■ Problem description ■
Copy every line of the data below word for word, keeping the original line order.

(Transcribed page text)
____________________

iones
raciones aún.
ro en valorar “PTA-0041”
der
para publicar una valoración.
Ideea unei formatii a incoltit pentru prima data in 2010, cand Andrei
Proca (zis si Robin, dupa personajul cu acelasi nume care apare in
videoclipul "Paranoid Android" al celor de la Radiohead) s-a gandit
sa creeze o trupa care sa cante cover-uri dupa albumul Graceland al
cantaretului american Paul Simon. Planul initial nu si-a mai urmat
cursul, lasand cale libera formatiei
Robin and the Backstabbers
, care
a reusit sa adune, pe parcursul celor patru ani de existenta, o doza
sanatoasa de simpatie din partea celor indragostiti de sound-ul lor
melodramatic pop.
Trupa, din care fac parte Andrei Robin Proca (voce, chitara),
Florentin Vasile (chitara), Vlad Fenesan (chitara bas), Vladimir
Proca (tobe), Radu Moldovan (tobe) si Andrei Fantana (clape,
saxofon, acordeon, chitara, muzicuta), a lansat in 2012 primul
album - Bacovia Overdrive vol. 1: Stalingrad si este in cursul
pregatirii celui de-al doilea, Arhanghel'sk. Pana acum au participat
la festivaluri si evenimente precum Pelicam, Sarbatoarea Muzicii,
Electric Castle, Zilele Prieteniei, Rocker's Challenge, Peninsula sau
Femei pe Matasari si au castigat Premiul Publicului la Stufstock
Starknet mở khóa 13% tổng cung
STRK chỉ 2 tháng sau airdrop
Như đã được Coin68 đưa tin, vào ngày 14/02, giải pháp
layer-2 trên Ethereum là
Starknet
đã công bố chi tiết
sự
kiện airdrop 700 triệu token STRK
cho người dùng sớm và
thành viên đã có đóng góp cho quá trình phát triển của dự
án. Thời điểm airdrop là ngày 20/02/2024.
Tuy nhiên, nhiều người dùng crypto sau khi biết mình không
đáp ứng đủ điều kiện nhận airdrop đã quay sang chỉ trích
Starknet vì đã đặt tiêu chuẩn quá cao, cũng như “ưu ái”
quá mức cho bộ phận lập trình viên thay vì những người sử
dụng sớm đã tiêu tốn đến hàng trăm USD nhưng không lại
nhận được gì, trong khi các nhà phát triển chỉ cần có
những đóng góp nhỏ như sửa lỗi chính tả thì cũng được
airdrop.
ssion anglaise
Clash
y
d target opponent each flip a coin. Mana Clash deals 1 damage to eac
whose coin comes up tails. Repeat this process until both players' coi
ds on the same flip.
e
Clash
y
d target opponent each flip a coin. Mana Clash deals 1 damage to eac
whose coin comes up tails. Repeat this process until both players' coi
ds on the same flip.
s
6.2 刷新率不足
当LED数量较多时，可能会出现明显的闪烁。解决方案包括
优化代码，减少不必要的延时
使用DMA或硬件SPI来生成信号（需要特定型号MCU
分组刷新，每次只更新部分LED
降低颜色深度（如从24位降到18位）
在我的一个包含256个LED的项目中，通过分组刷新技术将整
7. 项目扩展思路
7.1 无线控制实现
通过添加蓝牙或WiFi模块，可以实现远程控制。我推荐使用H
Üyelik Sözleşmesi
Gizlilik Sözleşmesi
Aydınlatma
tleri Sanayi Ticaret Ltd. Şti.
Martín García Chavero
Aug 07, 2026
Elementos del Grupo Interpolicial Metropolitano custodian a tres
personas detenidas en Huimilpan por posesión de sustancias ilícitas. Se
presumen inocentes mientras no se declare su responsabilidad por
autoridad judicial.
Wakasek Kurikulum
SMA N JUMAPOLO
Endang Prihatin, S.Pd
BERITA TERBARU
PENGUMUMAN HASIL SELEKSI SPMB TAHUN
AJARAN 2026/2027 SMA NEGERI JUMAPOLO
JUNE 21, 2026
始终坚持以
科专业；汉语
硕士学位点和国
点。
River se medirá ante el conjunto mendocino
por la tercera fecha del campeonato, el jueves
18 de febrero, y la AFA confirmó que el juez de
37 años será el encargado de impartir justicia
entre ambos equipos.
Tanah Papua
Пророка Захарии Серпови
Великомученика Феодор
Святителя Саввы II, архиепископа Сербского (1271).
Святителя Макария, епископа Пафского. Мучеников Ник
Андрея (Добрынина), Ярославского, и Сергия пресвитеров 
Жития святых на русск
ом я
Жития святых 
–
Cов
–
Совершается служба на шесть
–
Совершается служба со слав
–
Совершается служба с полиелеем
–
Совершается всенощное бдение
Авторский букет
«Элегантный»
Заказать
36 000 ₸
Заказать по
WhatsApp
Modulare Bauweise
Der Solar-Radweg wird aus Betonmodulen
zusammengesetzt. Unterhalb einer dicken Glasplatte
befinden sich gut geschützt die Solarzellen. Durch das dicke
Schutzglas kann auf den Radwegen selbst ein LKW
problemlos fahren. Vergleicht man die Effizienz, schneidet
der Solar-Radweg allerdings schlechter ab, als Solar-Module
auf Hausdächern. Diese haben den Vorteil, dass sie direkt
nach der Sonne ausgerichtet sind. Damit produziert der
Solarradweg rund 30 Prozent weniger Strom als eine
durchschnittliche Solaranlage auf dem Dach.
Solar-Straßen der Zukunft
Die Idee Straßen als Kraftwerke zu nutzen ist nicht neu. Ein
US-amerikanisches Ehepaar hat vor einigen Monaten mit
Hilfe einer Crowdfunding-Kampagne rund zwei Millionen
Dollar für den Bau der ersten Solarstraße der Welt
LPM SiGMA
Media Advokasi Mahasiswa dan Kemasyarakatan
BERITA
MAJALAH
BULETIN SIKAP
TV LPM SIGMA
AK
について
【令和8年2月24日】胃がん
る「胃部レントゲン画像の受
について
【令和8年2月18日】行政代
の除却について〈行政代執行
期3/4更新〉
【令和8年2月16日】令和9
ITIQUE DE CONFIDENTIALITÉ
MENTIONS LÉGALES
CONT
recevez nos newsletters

____________________

■ Response ■
iones
raciones aún.
ro en valorar “PTA-0041”
der
para publicar una valoración.
Ideea unei formatii a incoltit pentru prima data in 2010, cand Andrei
Proca (zis si Robin, dupa personajul cu acelasi nume care apare in
videoclipul "Paranoid Android" al celor de la Radiohead) s-a gandit
sa creeze o trupa care sa cante cover-uri dupa albumul Graceland al
cantaretului american Paul Simon. Planul initial nu si-a mai urmat
cursul, lasand cale libera formatiei
Robin and the Backstabbers
, care
a reusit sa adune, pe parcursul celor patru ani de existenta, o doza
sanatoasa de simpatie din partea celor indragostiti de sound-ul lor
melodramatic pop.
Trupa, din care fac parte Andrei Robin Proca (voce, chitara),
Florentin Vasile (chitara), Vlad Fenesan (chitara bas), Vladimir
Proca (tobe), Radu Moldovan (tobe) si Andrei Fantana (clape,
saxofon, acordeon, chitara, muzicuta), a lansat in 2012 primul
album - Bacovia Overdrive vol. 1: Stalingrad si este in cursul
pregatirii celui de-al doilea, Arhanghel'sk. Pana acum au participat
la festivaluri si evenimente precum Pelicam, Sarbatoarea Muzicii,
Electric Castle, Zilele Prieteniei, Rocker's Challenge, Peninsula sau
Femei pe Matasari si au castigat Premiul Publicului la Stufstock
Starknet mở khóa 13% tổng cung
STRK chỉ 2 tháng sau airdrop
Như đã được Coin68 đưa tin, vào ngày 14/02, giải pháp
layer-2 trên Ethereum là
Starknet
đã công bố chi tiết
sự
kiện airdrop 700 triệu token STRK
cho người dùng sớm và
thành viên đã có đóng góp cho quá trình phát triển của dự
án. Thời điểm airdrop là ngày 20/02/2024.
Tuy nhiên, nhiều người dùng crypto sau khi biết mình không
đáp ứng đủ điều kiện nhận airdrop đã quay sang chỉ trích
Starknet vì đã đặt tiêu chuẩn quá cao, cũng như “ưu ái”
quá mức cho bộ phận lập trình viên thay vì những người sử
dụng sớm đã tiêu tốn đến hàng trăm USD nhưng không lại
nhận được gì, trong khi các nhà phát triển chỉ cần có
những đóng góp nhỏ như sửa lỗi chính tả thì cũng được
airdrop.
ssion anglaise
Clash
y
d target opponent each flip a coin. Mana Clash deals 1 damage to eac
whose coin comes up tails. Repeat this process until both players' coi
ds on the same flip.
e
Clash
y
d target opponent each flip a coin. Mana Clash deals 1 damage to eac
whose coin comes up tails. Repeat this process until both players' coi
ds on the same flip.
s
6.2 刷新率不足
当LED数量较多时，可能会出现明显的闪烁。解决方案包括
优化代码，减少不必要的延时
使用DMA或硬件SPI来生成信号（需要特定型号MCU
分组刷新，每次只更新部分LED
降低颜色深度（如从24位降到18位）
在我的一个包含256个LED的项目中，通过分组刷新技术将整
7. 项目扩展思路
7.1 无线控制实现
通过添加蓝牙或WiFi模块，可以实现远程控制。我推荐使用H
Üyelik Sözleşmesi
Gizlilik Sözleşmesi
Aydınlatma
tleri Sanayi Ticaret Ltd. Şti.
Martín García Chavero
Aug 07, 2026
Elementos del Grupo Interpolicial Metropolitano custodian a tres
personas detenidas en Huimilpan por posesión de sustancias ilícitas. Se
presumen inocentes mientras no se declare su responsabilidad por
autoridad judicial.
Wakasek Kurikulum
SMA N JUMAPOLO
Endang Prihatin, S.Pd
BERITA TERBARU
PENGUMUMAN HASIL SELEKSI SPMB TAHUN
AJARAN 2026/2027 SMA NEGERI JUMAPOLO
JUNE 21, 2026
始终坚持以
科专业；汉语
硕士学位点和国
点。
River se medirá ante el conjunto mendocino
por la tercera fecha del campeonato, el jueves
18 de febrero, y la AFA confirmó que el juez de
37 años será el encargado de impartir justicia
entre ambos equipos.
Tanah Papua
Пророка Захарии Серпови
Великомученика Феодор
Святителя Саввы II, архиепископа Сербского (1271).
Святителя Макария, епископа Пафского. Мучеников Ник
Андрея (Добрынина), Ярославского, и Сергия пресвитеров 
Жития святых на русск
ом я
Жития святых 
–
Cов
–
Совершается служба на шесть
–
Совершается служба со слав
–
Совершается служба с полиелеем
–
Совершается всенощное бдение
Авторский букет
«Элегантный»
Заказать
36 000 ₸
Заказать по
WhatsApp
Modulare Bauweise
Der Solar-Radweg wird aus Betonmodulen
zusammengesetzt. Unterhalb einer dicken Glasplatte
befinden sich gut geschützt die Solarzellen. Durch das dicke
Schutzglas kann auf den Radwegen selbst ein LKW
problemlos fahren. Vergleicht man die Effizienz, schneidet
der Solar-Radweg allerdings schlechter ab, als Solar-Module
auf Hausdächern. Diese haben den Vorteil, dass sie direkt
nach der Sonne ausgerichtet sind. Damit produziert der
Solarradweg rund 30 Prozent weniger Strom als eine
durchschnittliche Solaranlage auf dem Dach.
Solar-Straßen der Zukunft
Die Idee Straßen als Kraftwerke zu nutzen ist nicht neu. Ein
US-amerikanisches Ehepaar hat vor einigen Monaten mit
Hilfe einer Crowdfunding-Kampagne rund zwei Millionen
Dollar für den Bau der ersten Solarstraße der Welt
LPM SiGMA
Media Advokasi Mahasiswa dan Kemasyarakatan
BERITA
MAJALAH
BULETIN SIKAP
TV LPM SIGMA
AK
について
【令和8年2月24日】胃がん
る「胃部レントゲン画像の受
について
【令和8年2月18日】行政代
の除却について〈行政代執行
期3/4更新〉
【令和8年2月16日】令和9
ITIQUE DE CONFIDENTIALITÉ
MENTIONS LÉGALES
CONT
recevez nos newsletters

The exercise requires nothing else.